Enron Dines on Columbia's Wholesale Marketing Division

Columbia Energy Group sent Enron home with leftovers last week in the form of a wholesale marketing and trading operation that Columbia has been attempting to unload since August.

Despite the difficulties it has faced over the past few years, the unregulated operations will provide an immediate volume increase to Enron's already plump wholesale division. It also will fit neatly into Enron's longstanding strategic plan of building its unregulated assets and shying away from regulated operations. Enron sold its regulated electric utility, Portland General Electric, for $2.1 billion to Sierra Pacific earlier this month.

Columbia subsidiary Columbia Energy Services said the deal includes a package of gas already in storage and most of the division's contracts for gas, power, storage, transportation, and asset management. In addition, Enron will become the primary wholesale provider to CES's retail operations and the primary buyer of Columbia Natural Resources' Appalachian production into early 2001.

With Columbia's 4.3 Bcf/d of gas sales and 14.4 million MWh of power (for 1998), Enron's wholesale gas sales volumes will rise to more than 16 Bcf/d and its power sales will move above 410 million MWh/year.

"This transaction fits perfectly with our core business of providing energy and risk management solutions to wholesale customers and expands the scale and scope of our operations," said Cliff Baxter, chairman and CEO of Enron North America. "In addition to the existing business, we are excited about the opportunity to expand our relationship with Columbia Energy Group companies through our supply agreement with Columbia Energy Services."

Although Columbia won't be rolling in the dough after this one --- it reported receiving a lot less than expected --- it will be relieved of a business that has been a headache for years.
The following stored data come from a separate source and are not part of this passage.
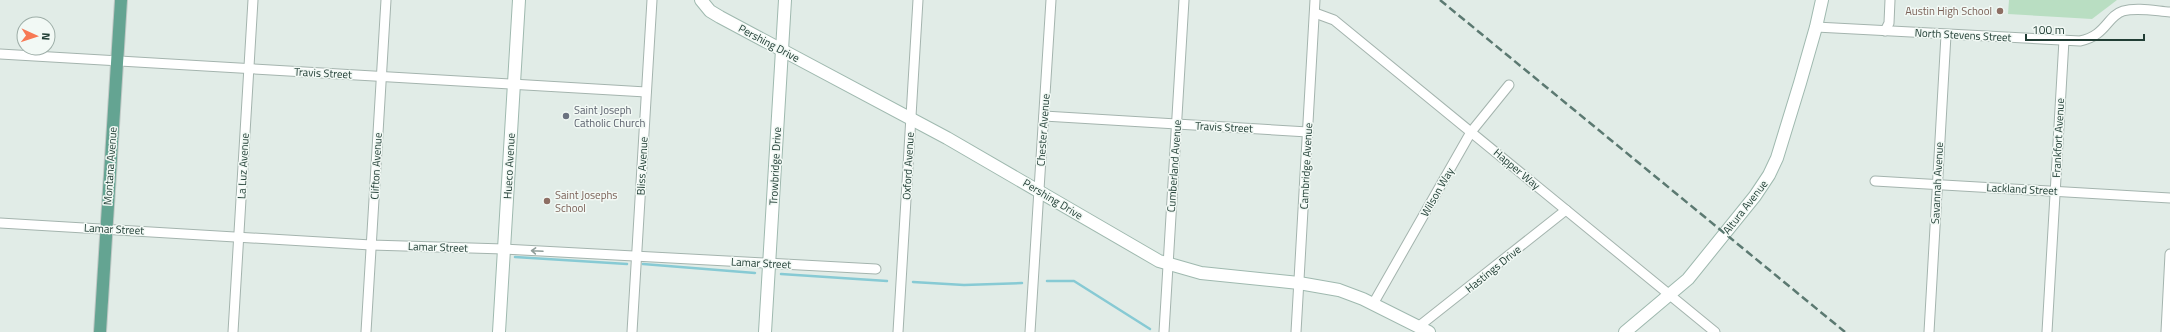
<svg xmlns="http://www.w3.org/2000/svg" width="2170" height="332" font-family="'Titillium Web',sans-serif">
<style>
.pitch{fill:#b9dec2}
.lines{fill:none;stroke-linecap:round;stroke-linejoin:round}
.stream{stroke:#87cad4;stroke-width:2.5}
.street-casing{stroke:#a4b4ae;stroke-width:11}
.secondary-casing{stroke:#9fb9af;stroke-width:14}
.primary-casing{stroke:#c1c9c6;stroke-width:14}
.street{stroke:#fff;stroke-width:9}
.secondary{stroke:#fff;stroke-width:12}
.primary{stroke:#64a492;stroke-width:12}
.rail{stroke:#5b7971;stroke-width:2.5;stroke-dasharray:8 4;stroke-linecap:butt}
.oneway{stroke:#909e9a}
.education-dot{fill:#8d6e63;stroke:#f2f9f5;stroke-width:1.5}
.worship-dot{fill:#6b7280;stroke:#f2f9f5;stroke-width:1.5}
.labels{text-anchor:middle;stroke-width:3;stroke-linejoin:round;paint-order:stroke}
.education-label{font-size:11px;fill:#785e54;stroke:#f2f9f5;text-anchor:end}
.street-label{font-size:11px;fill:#213e35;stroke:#f2f9f5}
.worship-label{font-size:11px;fill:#5b616d;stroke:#f2f9f5;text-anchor:start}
</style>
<rect width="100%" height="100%" fill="#e1ece7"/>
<polygon class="pitch" points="2009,0 2117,0 2092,19 2008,14"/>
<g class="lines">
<g class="stream">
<polyline points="515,257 627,264"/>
<polyline points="643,264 755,273"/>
<polyline points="781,274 887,281"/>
<polyline points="1047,281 1074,281 1150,329"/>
<polyline points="913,282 964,285 1022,283"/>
</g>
<defs>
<g id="street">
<polyline points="1315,13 1334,20 1715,332"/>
<path d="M1816 27 2080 41C2106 36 2107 16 2123 11 2137 7 2156 11 2170 12"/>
<polyline points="1885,31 1889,23 1890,0"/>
<polyline points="0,54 646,92"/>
<polyline points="1044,116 1308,132"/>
<polyline points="1875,181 2170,198"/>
<polyline points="0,223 371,245 504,249 876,269"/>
<polyline points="1373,304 1471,132 1509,85"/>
<polyline points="1418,327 1566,210"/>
<polyline points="233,332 253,0"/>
<polyline points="366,332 386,0"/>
<polyline points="632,332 652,0"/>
<polyline points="898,332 918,0"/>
<polyline points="1030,332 1051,0"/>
<polyline points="1164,332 1184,0"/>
<polyline points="1296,332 1315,0"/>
<polyline points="1929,332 1946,35"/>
<polyline points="2047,332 2064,40"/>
<polyline points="2166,332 2170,254"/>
</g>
<g id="secondary">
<polyline points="701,0 710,11 720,17 947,138 1159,261 1201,273 1299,283 1339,290 1363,299 1429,332"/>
<polyline points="499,332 519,0"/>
<polyline points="765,332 785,0"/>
<polyline points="1625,332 1688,279 1755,196 1769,175 1777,158 1800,83 1816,27 1822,0"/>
</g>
<polyline id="primary" points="100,332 121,0"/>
</defs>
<use href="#street" class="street-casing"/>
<use href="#secondary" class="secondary-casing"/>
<use href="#primary" class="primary-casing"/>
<use href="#street" class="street"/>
<use href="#secondary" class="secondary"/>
<use href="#primary" class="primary"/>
<polyline class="rail" points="1440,0 1845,332"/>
</g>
<defs><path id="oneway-shaft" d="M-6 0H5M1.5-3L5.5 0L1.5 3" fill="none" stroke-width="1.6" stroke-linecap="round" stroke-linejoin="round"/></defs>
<use class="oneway" href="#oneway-shaft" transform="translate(537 251) rotate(-177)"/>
<g class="education-dot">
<circle cx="2000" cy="11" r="4"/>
<circle cx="547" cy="201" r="4"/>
</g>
<circle class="worship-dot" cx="566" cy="116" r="4"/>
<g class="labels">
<g class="education-label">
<text x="1992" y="15">Austin High School</text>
<text x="555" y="199" text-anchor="start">Saint Josephs<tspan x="555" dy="13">School</tspan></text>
</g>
<g class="street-label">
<text transform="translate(1963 35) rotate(3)" y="4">North Stevens Street</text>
<text transform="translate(769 43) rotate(28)" y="4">Pershing Drive</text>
<text transform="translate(323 73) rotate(3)" y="4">Travis Street</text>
<text transform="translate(1224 127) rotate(3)" y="4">Travis Street</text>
<text transform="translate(1043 130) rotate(-86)" y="4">Chester Avenue</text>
<text transform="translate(2058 138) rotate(-87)" y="4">Frankfort Avenue</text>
<text transform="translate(110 166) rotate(-86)" y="4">Montana Avenue</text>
<text transform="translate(243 166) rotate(-87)" y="4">La Luz Avenue</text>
<text transform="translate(376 166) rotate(-87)" y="4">Clifton Avenue</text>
<text transform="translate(509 166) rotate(-87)" y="4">Hueco Avenue</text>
<text transform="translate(642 166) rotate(-87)" y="4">Bliss Avenue</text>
<text transform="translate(775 166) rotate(-87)" y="4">Trowbridge Drive</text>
<text transform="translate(908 166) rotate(-87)" y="4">Oxford Avenue</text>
<text transform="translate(1174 166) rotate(-86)" y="4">Cumberland Avenue</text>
<text transform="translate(1306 166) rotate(-87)" y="4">Cambridge Avenue</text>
<text transform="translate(1517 169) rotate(40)" y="4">Happer Way</text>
<text transform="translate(1937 183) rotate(-87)" y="4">Savannah Avenue</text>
<text transform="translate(2022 189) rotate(3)" y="4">Lackland Street</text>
<text transform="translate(1437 192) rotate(-60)" y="4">Wilson Way</text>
<text transform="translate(1053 199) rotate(31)" y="4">Pershing Drive</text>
<text transform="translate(1745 207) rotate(-52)" y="4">Altura Avenue</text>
<text transform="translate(114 229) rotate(3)" y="4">Lamar Street</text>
<text transform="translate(438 247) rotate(2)" y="4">Lamar Street</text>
<text transform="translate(761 263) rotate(3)" y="4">Lamar Street</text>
<text transform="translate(1493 269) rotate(-39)" y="4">Hastings Drive</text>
</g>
<g class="worship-label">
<text x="574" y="114">Saint Joseph<tspan x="574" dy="13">Catholic Church</tspan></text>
</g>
</g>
<g transform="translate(36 36) rotate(93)"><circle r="19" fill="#f2f9f5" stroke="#9eaea8"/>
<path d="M0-3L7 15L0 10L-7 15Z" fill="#f77954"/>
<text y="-6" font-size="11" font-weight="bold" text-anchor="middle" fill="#213e35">N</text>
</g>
<path d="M2026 34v6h118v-6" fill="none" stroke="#213e35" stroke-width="2"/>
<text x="2032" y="34" font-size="12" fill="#213e35" stroke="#f2f9f5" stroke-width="3" paint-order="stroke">100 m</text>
</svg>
"To me the financial implications are secondary to the fact that Columbia is now finally done with it and Enron now has a deeper market presence in a market where they weren't dominant before" --- the Mid-Atlantic, said Curt Launer, veteran energy analyst for Donaldon Lufkin & Jenrette. Launer wouldn't delve into the finances of the deal other than to note that it was a "very small transaction."

Although the purchase price was not disclosed, Columbia already has said it received significantly less for the operations than expected. It originally counted the sale as break-even but bids for the division came in lower than anticipated. As a result, it revised third quarter 1999 results related to discontinued operations as a loss on the disposal of the assets of $13 million, or 16 cents per share. Its revised total third quarter earnings show a $22.7 million net loss ($0.28/share). It previously had reported only a $9.7 million net loss ($0.12/share).

But the divestiture apparently was well worth the struggle. The operations showed a $25 million loss for the first nine months of the year. It's fair to say Columbia has struggled in the wholesale arena. Its wholesale and retail operations combined reported a $59 million operating loss for 1998 and an operating loss of $13.2 million in 1997 due to costs of investment in marketing infrastructure and customer acquisitions and partly because of trading mishaps.

During the fourth quarter of last year the company found that an individual trader misstated prices in its forward books resulting in a loss, which when combined with all other gas trading positions, caused a net loss of $6.5 million. The trader was fired, but the incident essentially got the snowball rolling toward this sale. A thorough review was undertaken in February, leading to changes in wholesale operating methods and personnel. Then in June Columbia brought in Brian Watt, who holds a doctorate of sciences degree from MIT, to straighten CES out.

"The decision to sell the CES wholesale and trading operations was announced in August 1999 as part of a move to focus its strategy upon retail energy marketing operations in areas where Columbia's existing geographic footprint provides a competitive advantage," Watt, president and CEO of CES, said yesterday. He noted Columbia's principal operations are in the East, in key states expected to provide the best development opportunities as deregulation of gas and electrical power markets proceeds. The sale to Enron is expected to be completed by year-end.